Meet the face(s) of a movement

Posted By on Tue, Oct 22, 2013 at 5:08 PM

I learned something the other day: Scarves and sleek phones are not friends. I don’t mean “sleek” in the sophisticated way; I mean it in the slippery way. I mean that I was on the phone while wearing a scarf (I knit it myself, thanks), and my sleek phone slid right off my shoulder and shattered on the floor. As a result, the following blog has been reconstructed from memory, rather than from the interview that was recorded on said sleek, now defunct, phone.

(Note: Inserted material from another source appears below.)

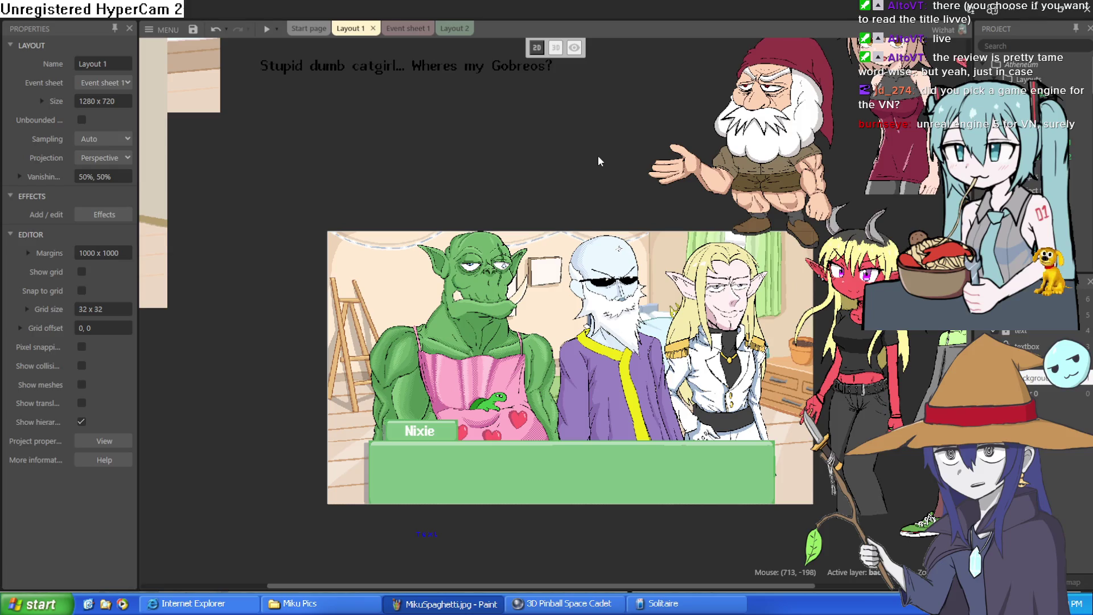
scroll(599, 161, "down", 3)
scroll(609, 205, "down", 1)
scroll(619, 250, "up", 1)
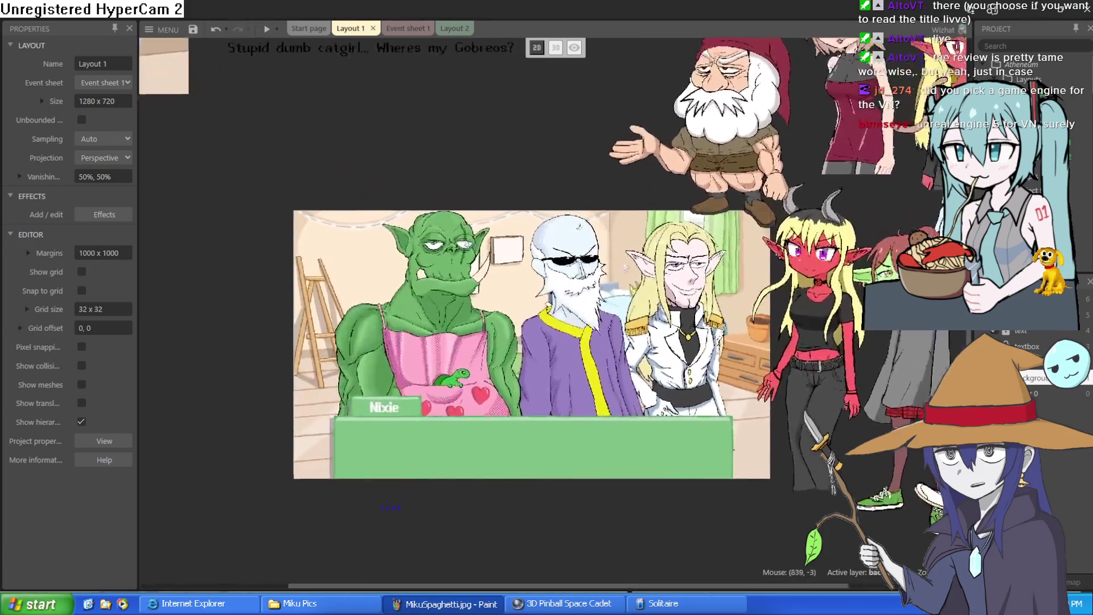
scroll(620, 250, "down", 3)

In early September, Bobby Mikulas of New Life Church wrote a story for the Indy, describing the project he and friends have been working on called Dream Centers of Colorado Springs. Dream Centers focuses on taking care of the homeless of our city and, recently, they have also made it their mission to bring awareness to the members of this community through a widespread art project.

You may have noticed the enormous black-and-white portraits pasted on some edifices around town, including the City Rock building on Bijou, the Crissy Fowler building on Vermijo and the New Life building.

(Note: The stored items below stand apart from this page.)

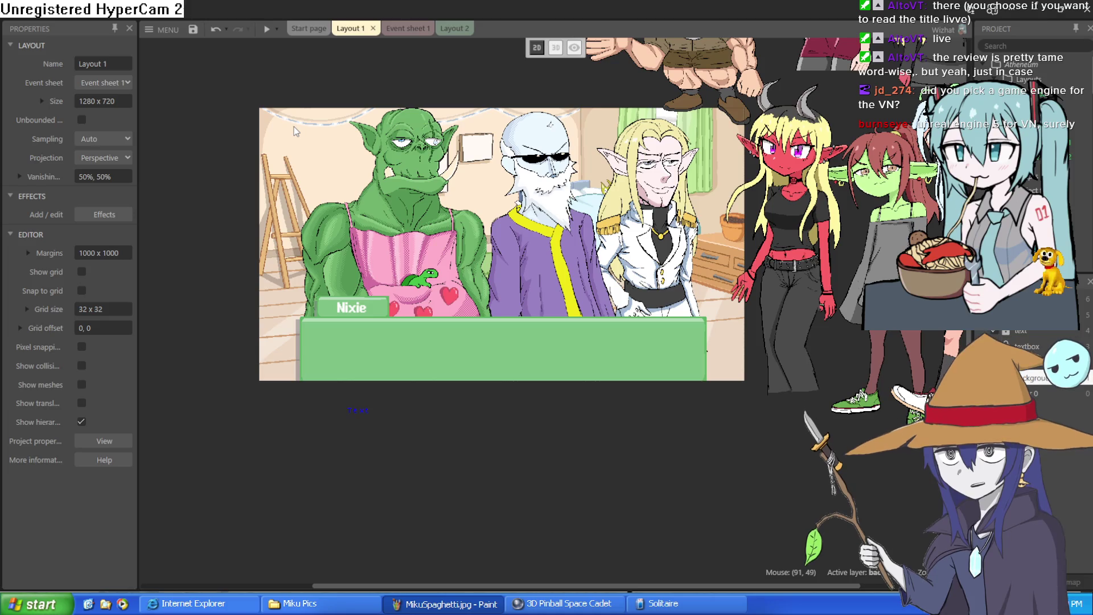
mouse_move(321, 80)
left_mouse_down()
mouse_move(368, 53)
mouse_move(411, 115)
left_mouse_up()
left_click_drag(811, 119, 795, 97)
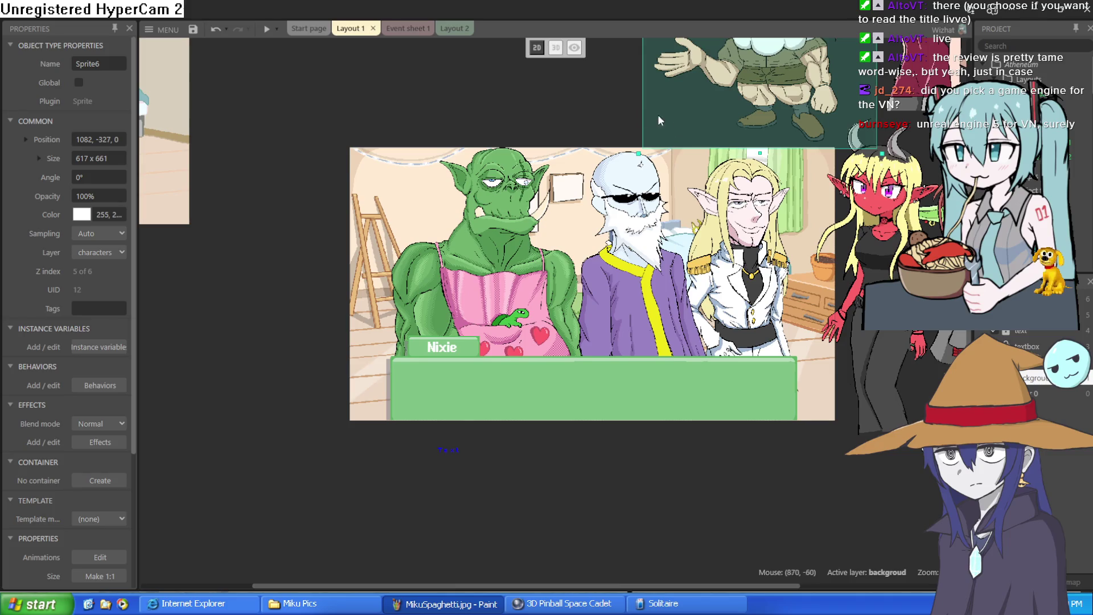
scroll(601, 129, "up", 1)
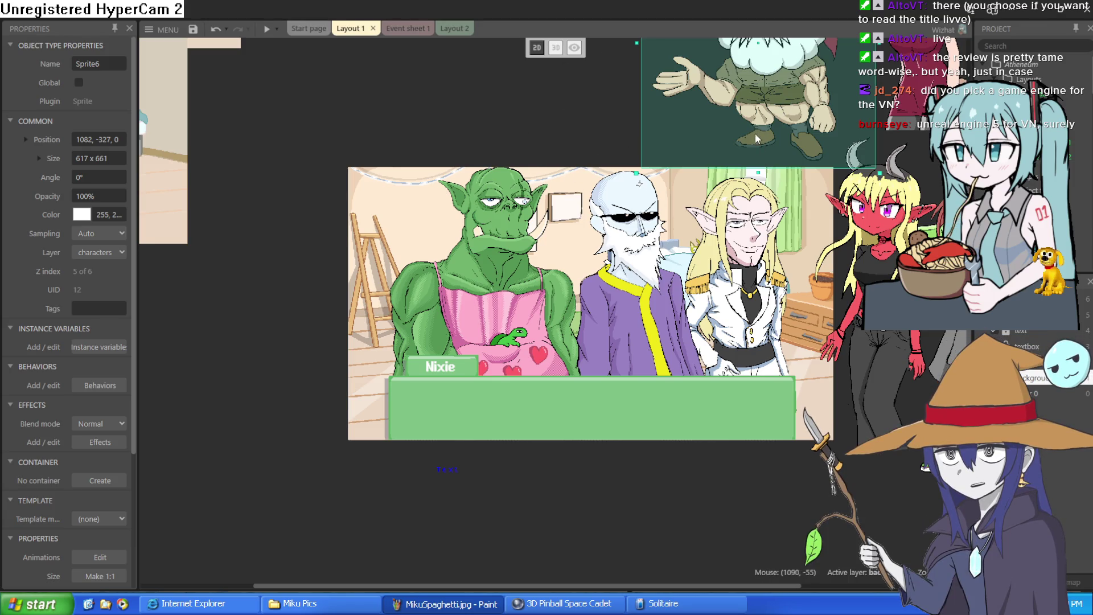
left_click(544, 118)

Their most recent project was to paste a portrait of a woman named Mama Susan on the steps of the Ivywild School. As you approach the walk-up, an image of a captivating and almost defiant face comes into focus. 
click to enlarge GRACIE RAMSDELL
  • Gracie Ramsdell

Last week, I visited Ivywild for a sit-down with Bobby, his wife Brooke, and barista/artist at the Principal’s Office, Tyler Hill

If you get close enough to the actual paper pasted on the steps, you can see that the portraits were printed and then carefully cut to fit. I’ve since visited Ivywild again and the strips are starting to peel, broken up by scuffling feet ascending the stairs. Part of what makes this art so special is that, after a while, it will eventually wash away — either by rain or plain wear and tear.
click to enlarge GRACIE RAMSDELL
  • Gracie Ramsdell
Bobby and Co. adhere the images onto their public canvasses with wheat paste, a mixture of flour, water and sugar frequently used by street artists, several recipes of which they had to try before finding the perfect mix. They make vats of the stuff, affixing large whisks to drills to attain maximum paste-spinning speeds.